Family MDs Push Ottawa for Home Care Strategy to End Child Poverty

Canada’s family doctors are calling on the federal government to develop a national home-care strategy for seniors and improved health care for young people, including the elimination of child poverty by 2020.
Family MDs Push Ottawa for Home Care Strategy to End Child Poverty
The Canadian Press
11/12/2014
Updated:
11/13/2014

TORONTO—Canada’s family doctors are calling on the federal government to develop a national home-care strategy for seniors and improved health care for young people, including the elimination of child poverty by 2020.

In a report released Wednesday at its annual meeting in Quebec City, the College of Family Physicians of Canada (CFPC) outlined a suggested road map on how Ottawa could achieve these goals.

The organization, which represents about 31,000 family doctors across the country, said the health-care system needs to focus more on home- and community-based care under a national home-care strategy, which it wants to see developed and implemented by 2016.

“While hospitals provide excellent care, they’re not always the most appropriate places for that care,” said Dr.

Garey Mazowita, president-elect of the CFPC, who practises in Vancouver. “Many Canadians would prefer, where appropriate, to be cared for in their own homes.”

“Home care helps people maintain health and well-being as well as personal independence and dignity by living in their own homes and their own communities.”

Mazowita said he has looked after a number of elderly couples with health issues, who have been able to stay together in their homes because residence-based health-care services were available, while some other older couples in his practice could not continue to be cared for at home because such programs were not in place.

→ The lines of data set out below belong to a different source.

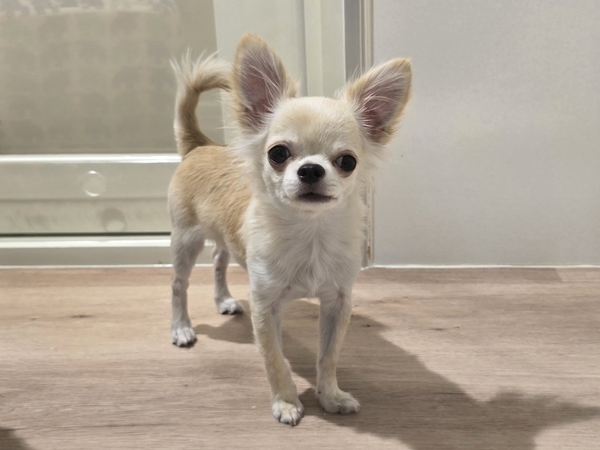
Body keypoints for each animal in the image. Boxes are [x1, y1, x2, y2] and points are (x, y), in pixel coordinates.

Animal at [168, 34, 412, 426]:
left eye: (347, 161)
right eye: (278, 154)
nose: (311, 169)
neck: (309, 233)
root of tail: (200, 145)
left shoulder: (338, 302)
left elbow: (329, 356)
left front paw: (330, 396)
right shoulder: (265, 307)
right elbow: (274, 360)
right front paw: (285, 402)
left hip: (223, 237)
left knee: (219, 260)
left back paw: (223, 300)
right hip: (185, 240)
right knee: (179, 285)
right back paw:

“As you can imagine, a loss of co-habitation with a spouse following years of intimacy, mutual support and interdependence in a familiar residence in one’s own community, and often in the late stages of life, is a most profound one,” he said.

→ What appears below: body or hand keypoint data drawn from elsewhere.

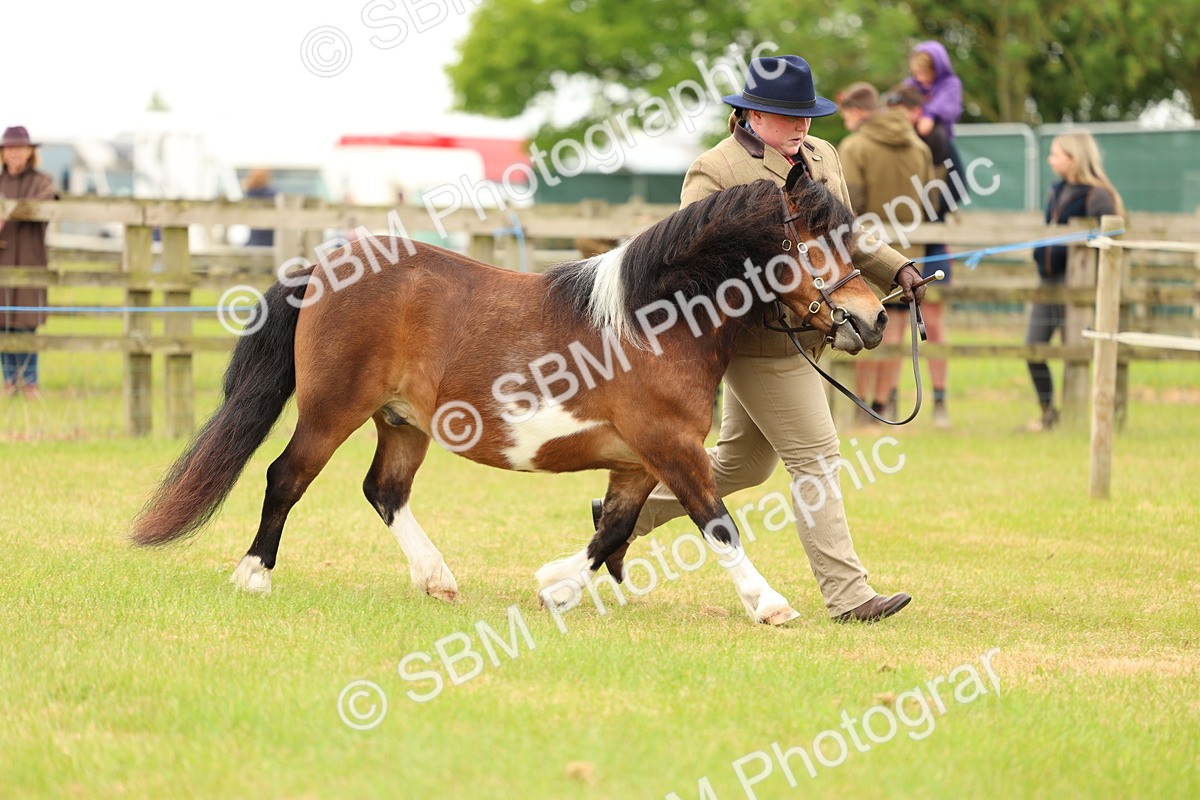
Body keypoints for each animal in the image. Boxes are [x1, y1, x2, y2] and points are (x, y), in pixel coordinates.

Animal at [131, 165, 887, 625]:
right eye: (813, 240)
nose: (873, 318)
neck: (653, 320)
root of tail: (324, 265)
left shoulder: (638, 462)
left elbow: (612, 529)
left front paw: (557, 584)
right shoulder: (671, 449)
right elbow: (718, 523)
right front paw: (771, 604)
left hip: (402, 421)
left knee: (384, 491)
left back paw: (436, 578)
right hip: (331, 410)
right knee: (285, 477)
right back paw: (253, 575)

The physician said he’s also seen the health of elderly patients decline in hospital while they waited for a nursing-home bed. “Their function and mental well-being would have been better maintained, and often even improved, had adequate home care been available to allow discharge home, where the familiar environment would have been of great comfort and autonomy would have been optimized.”

Although the federal government has taken small steps in supporting home care for Canadians, Mazowita said it needs to create a national strategy with the provinces and territories to significantly boost home- and community-based services, while increasing access to long-term care.

The report, entitled “From Red to Green. From Stop to Go,” also suggests steps for maximizing the health of children and youth, starting with a federal commitment to eliminate child poverty by the end of the decade.

Doctors want to see a ban on “junk food” advertising directed at children under 12—a step Quebec took in 1980—and improved nutritional labelling on food products to help parents make healthier dietary choices for their children. The CFPC also wants Ottawa to explore tax and subsidy strategies aimed at promoting consumption of healthier foods.

In order to reach their full potential, young people need a safe and secure environment, opportunities for physical and mental development, and access to a range of health-care resources, regardless of socioeconomic status, the report says.

“We know how important early childhood development is to people’s long-term success and health outcomes,” said outgoing CFPC president Dr. Kathy Lawrence. “As physicians, we’re constantly having to deal with the consequences of not paying attention to these things.”

The Regina family doctor said Canada is not doing as well as it should be in promoting the health and well-being of its young people.

A 2013 UNICEF report showed that Canada ranked 27th out of the world’s 29 riches countries for health and safety of children, and was one of only three countries—Greece and the U.S. were the others—with a child obesity rate in excess of 20 per cent, she said. Another report by the Organization for Economic Co-operation and Development ranked Canada among the lowest of OECD countries (37th out of 39) when it came to public expenditures on child care and early education services.

“I don’t think Canada should be where it sits around child and youth health ... given our prosperity,” said Lawrence. “We need to encourage our leaders to consider what they can do to try to make a difference.”